Another problematic aspect of Plaintiff's complaint is the obscene and offensive nature of the language and hand-drawn illustrations in his complaint. In particular, Plaintiff s pleadings include offensive race and sexual orientation-related language, as well as several obscene illustrations of the male anatomy. (See, e.g., Doc. no. 1, p. 6, doc. no. 6, pp. 3-4.)
This conduct will not be tolerated from Plaintiff or any other litigant. As the Seventh Circuit has noted, "[l]itigants are understandably disappointed when they do not prevail in court, but that does not give them the license to attack the integrity of the judiciary." In re Mann, 229 F.3d 657, 659 (7th Cir. 2000). Plaintiff's status as a pro se litigant does not excuse such behavior.
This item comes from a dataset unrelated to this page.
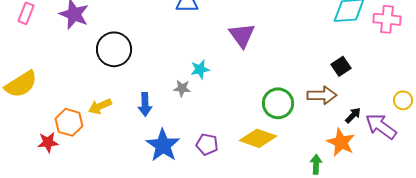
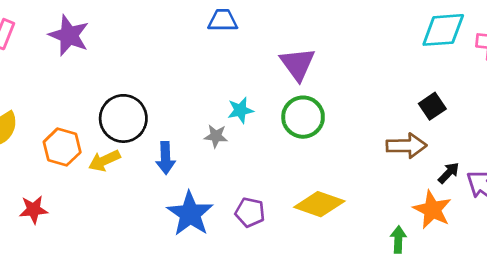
black circle: (114, 49) -> (123, 118), moved
green circle: (278, 103) -> (303, 117), moved
orange hexagon: (69, 122) -> (62, 147), moved

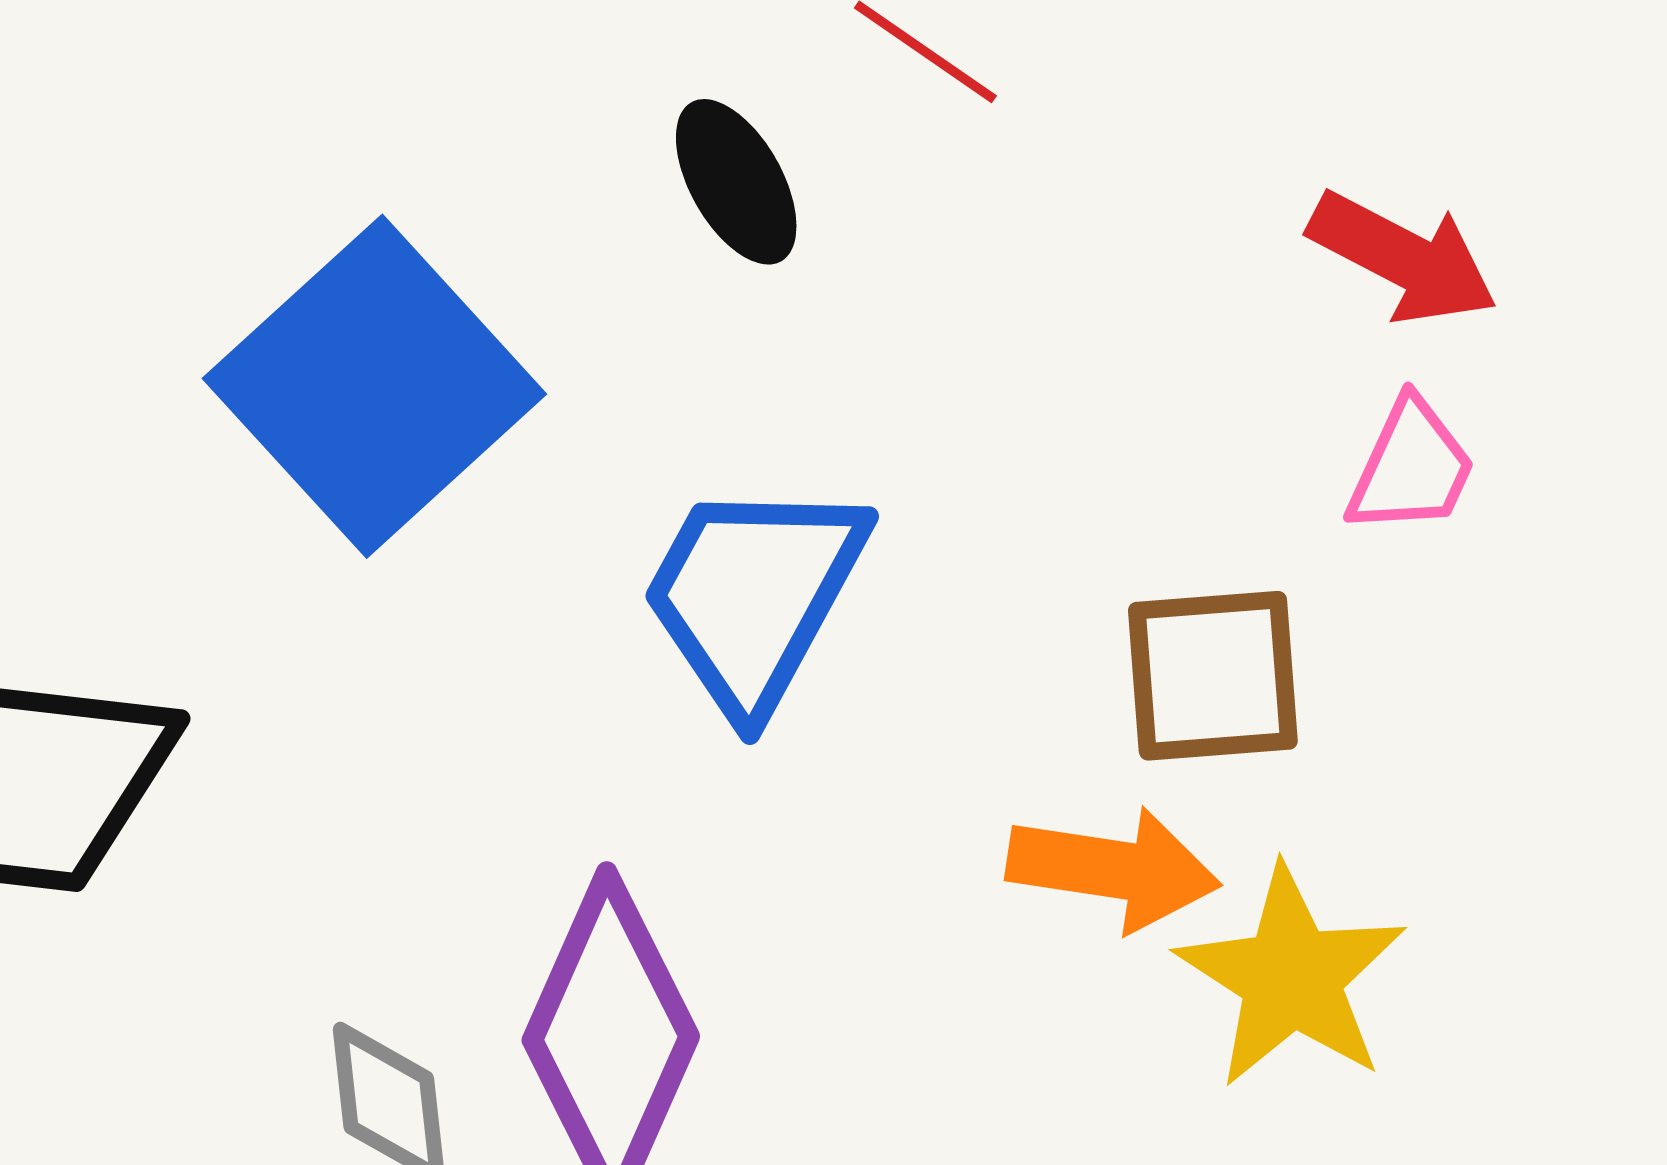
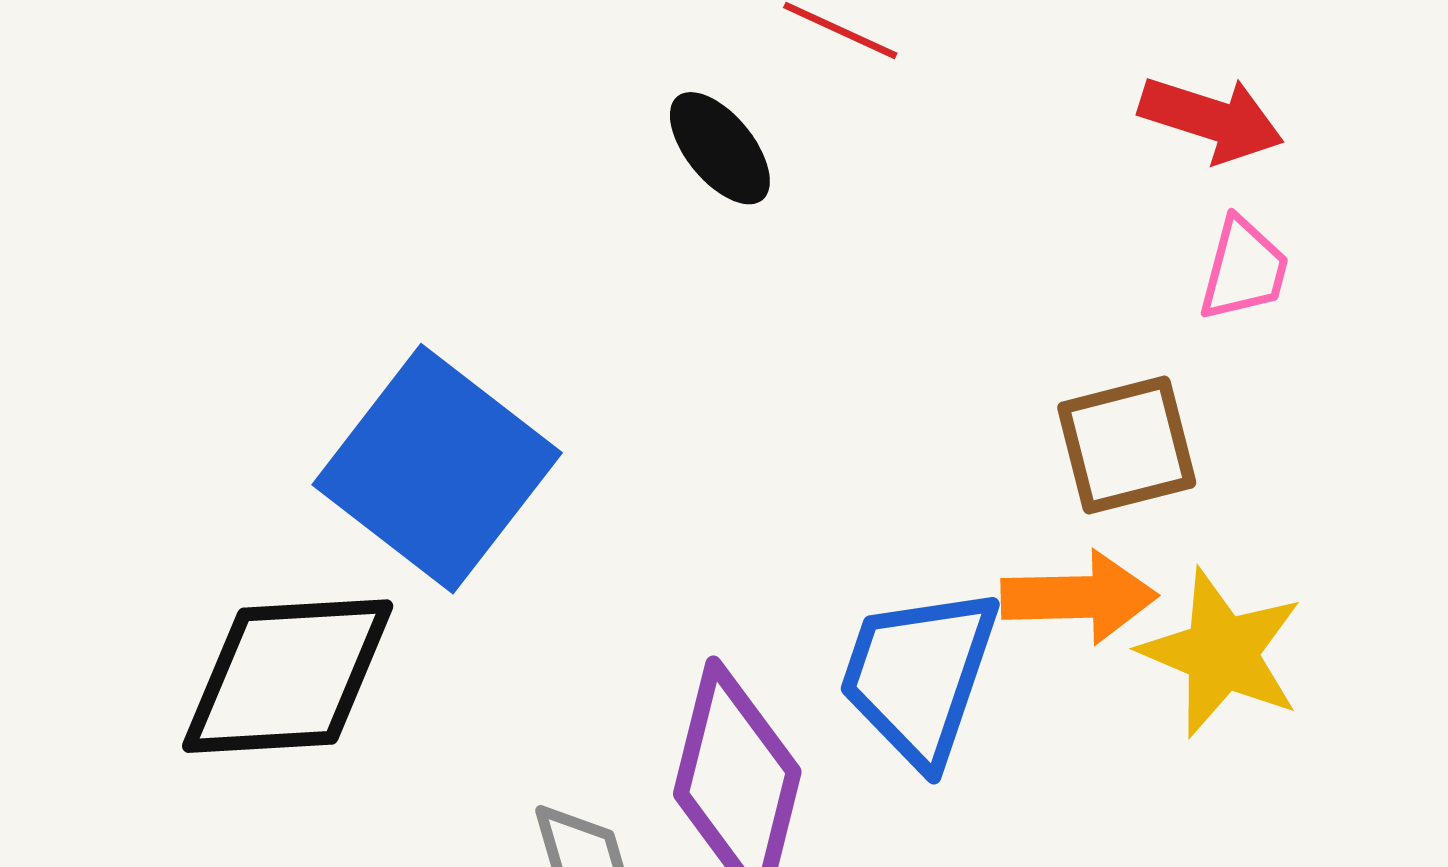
blue square: (374, 386) -> (437, 469), moved
blue trapezoid: (754, 595) -> (919, 676), moved

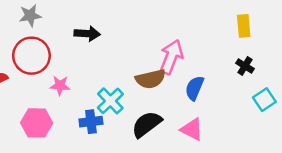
See id. ("[ A]busive conduct will not be tolerated, not even from a pro se litigant."); Theriault v. Silber, 579 F.2d 302, 303 (5th Cir. 1978) (refusing to "allow liberal pleading rules and liberal pro se practice to be a vehicle for abusive documents").
In Bonner v. City of Prichard, 661 F.2d 1206, 1209 (11th Cir.1981) (en banc), the Eleventh Circuit adopted as binding precedent the decisions of the former Fifth Circuit rendered prior to October 1, 1981.
Moreover, this type of conduct may form the basis for the imposition of sanctions. See Chambers v. NASCO. Inc., 501 U.S. 32, 43 ("Courts of justice are universally acknowledged to be vested, by their very creation, with power to impose silence, respect, and decorum, in their presence, and submission to their lawful mandates."); Martin v. Automobili Lamborghini Exclusive. Inc., 307 F.3d 1332, 1335 (11th Cir. 2002) ("Courts have inherent authority to control the proceedings before them, which includes the authority to impose 'reasonable and appropriate' sanctions."); see also Bethel v. Baldwin County Bd. of Educ, 2009 U.S. Dist. LEXIS 39202, *4-6 (S.D. Ala. May 6, 2009) (striking appeal as sanction where Plaintiff, among other things, referred to the court as "a bunch of corrupt judges, who are full of extortion and fraud").
Accordingly, this Report and Recommendation serves as notification that any future filings by Plaintiff - in this case or any other case - that contain offensive or obscene material, or that attempt to impugn the integrity of this Court by leveling groundless accusations against its officers, will be considered bad faith conduct that will result in the imposition of sanctions.
II. CONCLUSION
For the reasons set forth above, the Court REPORTS and RECOMMENDS that Plaintiff's complaint be DISMISSED for failure to state a claim upon which relief may be granted and that this civil action be CLOSED.
SO REPORTED and RECOMMENDED this 15th day of August, 2011, at Augusta, Georgia.